Many financial services are struggling to move away from restrictive legacy systems because of resistance to change from the organizational culture.
Replacing systems and processes that employees have been working with for years can be tricky, even if businesses can see that these processes and systems are inefficient or prone to error. Often employees have a resistance to change and are used to or comfortable with these older processes, so are happy to continue with them, despite apparent flaws and delays.
For others, it’s simply that the legacy systems and manual processes are so deeply integrated into their organization and have been over many years. There is a perception that ripping out these legacy systems is a daunting task, costing a large amount of money and involving a process that takes place over years. Many don’t realize that continuing with these inefficient systems will cost them more in the long run.
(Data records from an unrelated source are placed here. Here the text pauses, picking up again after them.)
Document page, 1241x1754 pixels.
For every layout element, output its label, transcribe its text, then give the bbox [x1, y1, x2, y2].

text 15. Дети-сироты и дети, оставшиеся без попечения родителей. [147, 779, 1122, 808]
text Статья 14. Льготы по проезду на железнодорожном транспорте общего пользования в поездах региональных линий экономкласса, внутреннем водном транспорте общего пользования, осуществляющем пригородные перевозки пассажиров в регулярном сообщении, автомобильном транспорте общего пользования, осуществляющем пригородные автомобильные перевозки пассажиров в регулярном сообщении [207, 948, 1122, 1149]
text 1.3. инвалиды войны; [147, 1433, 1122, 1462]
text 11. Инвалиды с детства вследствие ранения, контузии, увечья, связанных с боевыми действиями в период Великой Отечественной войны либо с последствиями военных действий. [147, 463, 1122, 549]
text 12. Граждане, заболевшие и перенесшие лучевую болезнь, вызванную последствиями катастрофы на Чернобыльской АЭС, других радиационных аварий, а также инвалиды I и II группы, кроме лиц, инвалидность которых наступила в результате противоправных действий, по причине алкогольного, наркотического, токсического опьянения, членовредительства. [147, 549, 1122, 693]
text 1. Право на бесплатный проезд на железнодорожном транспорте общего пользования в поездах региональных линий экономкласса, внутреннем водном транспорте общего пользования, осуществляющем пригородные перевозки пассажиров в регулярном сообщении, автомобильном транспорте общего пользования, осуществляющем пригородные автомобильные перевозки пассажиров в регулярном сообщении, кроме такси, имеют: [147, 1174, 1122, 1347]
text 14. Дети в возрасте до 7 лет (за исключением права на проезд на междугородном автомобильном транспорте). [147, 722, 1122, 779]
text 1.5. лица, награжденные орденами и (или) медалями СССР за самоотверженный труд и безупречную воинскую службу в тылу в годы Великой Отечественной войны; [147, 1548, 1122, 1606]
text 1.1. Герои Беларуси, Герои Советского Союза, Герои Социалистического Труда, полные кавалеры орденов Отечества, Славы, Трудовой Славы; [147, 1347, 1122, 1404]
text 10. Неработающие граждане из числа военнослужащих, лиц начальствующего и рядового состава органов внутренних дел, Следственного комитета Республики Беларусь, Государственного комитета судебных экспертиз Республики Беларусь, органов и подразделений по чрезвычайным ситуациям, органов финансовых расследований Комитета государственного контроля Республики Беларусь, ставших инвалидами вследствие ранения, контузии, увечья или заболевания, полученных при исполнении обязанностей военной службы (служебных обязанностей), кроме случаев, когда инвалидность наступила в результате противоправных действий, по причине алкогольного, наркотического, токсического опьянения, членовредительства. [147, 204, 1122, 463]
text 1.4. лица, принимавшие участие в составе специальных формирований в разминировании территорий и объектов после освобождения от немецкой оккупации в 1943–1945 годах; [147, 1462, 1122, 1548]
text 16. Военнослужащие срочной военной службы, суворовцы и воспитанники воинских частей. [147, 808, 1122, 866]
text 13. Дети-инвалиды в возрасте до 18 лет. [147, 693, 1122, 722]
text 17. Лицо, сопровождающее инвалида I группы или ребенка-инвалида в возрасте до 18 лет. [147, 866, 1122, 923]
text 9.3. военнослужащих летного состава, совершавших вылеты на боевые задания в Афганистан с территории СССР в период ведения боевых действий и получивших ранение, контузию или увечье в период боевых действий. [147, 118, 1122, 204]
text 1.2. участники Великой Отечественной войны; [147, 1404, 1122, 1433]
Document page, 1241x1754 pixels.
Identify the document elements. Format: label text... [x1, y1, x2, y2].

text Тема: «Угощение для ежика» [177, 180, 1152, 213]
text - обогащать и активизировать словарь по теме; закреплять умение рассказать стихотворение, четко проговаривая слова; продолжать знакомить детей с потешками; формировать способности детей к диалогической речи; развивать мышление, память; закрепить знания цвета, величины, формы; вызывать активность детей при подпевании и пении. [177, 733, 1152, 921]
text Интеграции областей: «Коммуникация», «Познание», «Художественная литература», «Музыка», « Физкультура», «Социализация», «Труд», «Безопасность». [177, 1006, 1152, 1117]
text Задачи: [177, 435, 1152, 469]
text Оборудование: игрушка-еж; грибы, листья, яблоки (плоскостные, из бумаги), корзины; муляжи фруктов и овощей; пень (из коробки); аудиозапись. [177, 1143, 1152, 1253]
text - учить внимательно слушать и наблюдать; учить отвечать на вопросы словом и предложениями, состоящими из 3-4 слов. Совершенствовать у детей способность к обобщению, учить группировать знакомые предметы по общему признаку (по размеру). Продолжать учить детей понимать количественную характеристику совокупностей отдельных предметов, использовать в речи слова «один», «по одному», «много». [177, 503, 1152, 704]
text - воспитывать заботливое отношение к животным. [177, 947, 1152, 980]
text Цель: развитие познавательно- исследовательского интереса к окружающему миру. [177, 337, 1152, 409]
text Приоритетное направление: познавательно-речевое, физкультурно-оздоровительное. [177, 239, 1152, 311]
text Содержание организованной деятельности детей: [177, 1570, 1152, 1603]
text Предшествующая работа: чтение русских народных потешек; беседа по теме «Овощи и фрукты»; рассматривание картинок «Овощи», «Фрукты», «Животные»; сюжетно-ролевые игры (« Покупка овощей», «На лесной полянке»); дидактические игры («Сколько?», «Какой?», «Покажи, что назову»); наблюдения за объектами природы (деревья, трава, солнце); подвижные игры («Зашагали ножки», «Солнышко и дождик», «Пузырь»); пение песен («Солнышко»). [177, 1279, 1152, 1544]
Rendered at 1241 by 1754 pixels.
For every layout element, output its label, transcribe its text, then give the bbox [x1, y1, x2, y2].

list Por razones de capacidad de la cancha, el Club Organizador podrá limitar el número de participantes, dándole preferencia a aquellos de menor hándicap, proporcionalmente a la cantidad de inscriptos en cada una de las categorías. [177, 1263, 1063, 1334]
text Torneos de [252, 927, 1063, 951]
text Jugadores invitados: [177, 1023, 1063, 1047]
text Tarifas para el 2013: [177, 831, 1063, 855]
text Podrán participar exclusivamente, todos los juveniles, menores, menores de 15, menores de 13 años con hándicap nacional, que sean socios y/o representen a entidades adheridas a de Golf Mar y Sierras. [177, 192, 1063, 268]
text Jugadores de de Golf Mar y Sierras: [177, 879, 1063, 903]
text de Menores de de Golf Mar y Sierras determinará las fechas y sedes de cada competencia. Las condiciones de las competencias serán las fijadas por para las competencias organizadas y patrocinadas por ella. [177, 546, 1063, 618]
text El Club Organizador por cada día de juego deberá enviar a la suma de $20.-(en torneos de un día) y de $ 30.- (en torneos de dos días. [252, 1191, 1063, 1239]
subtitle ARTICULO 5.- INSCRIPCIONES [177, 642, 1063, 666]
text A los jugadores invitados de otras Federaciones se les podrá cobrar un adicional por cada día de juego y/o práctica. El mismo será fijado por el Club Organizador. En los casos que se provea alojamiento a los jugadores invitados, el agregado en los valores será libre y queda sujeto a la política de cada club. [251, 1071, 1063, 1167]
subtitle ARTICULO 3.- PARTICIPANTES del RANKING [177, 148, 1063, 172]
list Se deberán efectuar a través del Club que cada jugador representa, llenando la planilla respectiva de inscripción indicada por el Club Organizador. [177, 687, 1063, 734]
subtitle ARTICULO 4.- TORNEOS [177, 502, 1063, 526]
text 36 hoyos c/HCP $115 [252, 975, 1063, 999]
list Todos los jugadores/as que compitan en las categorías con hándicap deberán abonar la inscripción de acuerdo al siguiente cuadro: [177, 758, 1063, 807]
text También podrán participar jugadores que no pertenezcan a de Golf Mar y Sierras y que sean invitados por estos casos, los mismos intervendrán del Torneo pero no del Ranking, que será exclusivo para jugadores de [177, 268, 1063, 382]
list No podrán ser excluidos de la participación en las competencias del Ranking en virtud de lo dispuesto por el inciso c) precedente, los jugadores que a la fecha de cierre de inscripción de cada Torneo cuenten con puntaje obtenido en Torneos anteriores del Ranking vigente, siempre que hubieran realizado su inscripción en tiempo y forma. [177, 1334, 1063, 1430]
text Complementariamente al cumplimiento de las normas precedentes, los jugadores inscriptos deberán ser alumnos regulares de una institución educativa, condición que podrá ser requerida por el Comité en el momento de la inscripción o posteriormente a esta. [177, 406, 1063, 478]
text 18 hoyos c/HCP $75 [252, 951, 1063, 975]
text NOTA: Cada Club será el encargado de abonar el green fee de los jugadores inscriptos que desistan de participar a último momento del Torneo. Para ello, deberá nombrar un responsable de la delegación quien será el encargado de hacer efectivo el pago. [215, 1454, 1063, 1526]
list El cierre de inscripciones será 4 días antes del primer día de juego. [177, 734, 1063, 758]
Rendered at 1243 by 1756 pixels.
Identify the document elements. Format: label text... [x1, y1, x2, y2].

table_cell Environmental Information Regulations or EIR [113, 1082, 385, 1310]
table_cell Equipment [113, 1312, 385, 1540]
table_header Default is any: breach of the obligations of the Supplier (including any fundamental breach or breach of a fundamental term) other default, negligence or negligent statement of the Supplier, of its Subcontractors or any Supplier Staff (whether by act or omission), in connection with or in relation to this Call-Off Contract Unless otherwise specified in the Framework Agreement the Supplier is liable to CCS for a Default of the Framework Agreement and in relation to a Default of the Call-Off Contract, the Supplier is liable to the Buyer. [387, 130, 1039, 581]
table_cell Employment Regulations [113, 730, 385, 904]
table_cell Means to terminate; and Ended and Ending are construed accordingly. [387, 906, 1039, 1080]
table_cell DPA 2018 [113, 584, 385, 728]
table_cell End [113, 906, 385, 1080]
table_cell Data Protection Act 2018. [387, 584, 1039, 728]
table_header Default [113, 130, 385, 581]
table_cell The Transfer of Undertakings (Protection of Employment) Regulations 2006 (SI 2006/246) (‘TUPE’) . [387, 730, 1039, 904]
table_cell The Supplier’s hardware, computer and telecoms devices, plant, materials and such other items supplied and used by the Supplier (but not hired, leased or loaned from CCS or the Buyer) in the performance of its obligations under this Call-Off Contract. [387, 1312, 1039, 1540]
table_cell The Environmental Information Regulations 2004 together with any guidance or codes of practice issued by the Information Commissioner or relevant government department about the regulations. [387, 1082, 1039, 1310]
However, more and more businesses are now beginning to recognize the importance of investing in transforming their data management processes and are looking to prioritize this in their digital transformation efforts moving forward.
Our research found that almost half of businesses (46%) say data reconciliations are more important to their business in 2021 compared to previous years, and a further 45% say they are actively investing in ways to improve data reconciliation.
Intelligent Data Automation (IDA) platforms help financial services organizations to achieve their goals in improving data management processes.
Automation reduces the level of human intervention required in data management. This not only increases organizational speed and agility but also frees up an employee’s time to focus on less menial tasks allowing them to add more value to the business. And with clearer reporting and insights thanks to automation, the data businesses produce can be used more effectively to foster innovation.
IDA enables businesses to control all financial, operational, and commercial data across the organization in a holistic way. And as IDA platforms can be customized to sit alongside legacy systems, it is ideal for financial service organizations who are not keen on making the big decision to rip out legacy systems, whilst also gaining the data benefits of doing so.
Our data reconciliation research shows that already, two-thirds (66%) of financial service organizations expect solutions that automate manual processes to be one of their top investment focuses over the next three years, whilst 68% plan to have fully automated their reconciliation within the next five years.
This increased focus on moving away from manual processes and legacy software is a huge positive for the financial services industry, one that will save them from the potentially costly ramifications of incorrect data, especially as data regulations continue to tighten.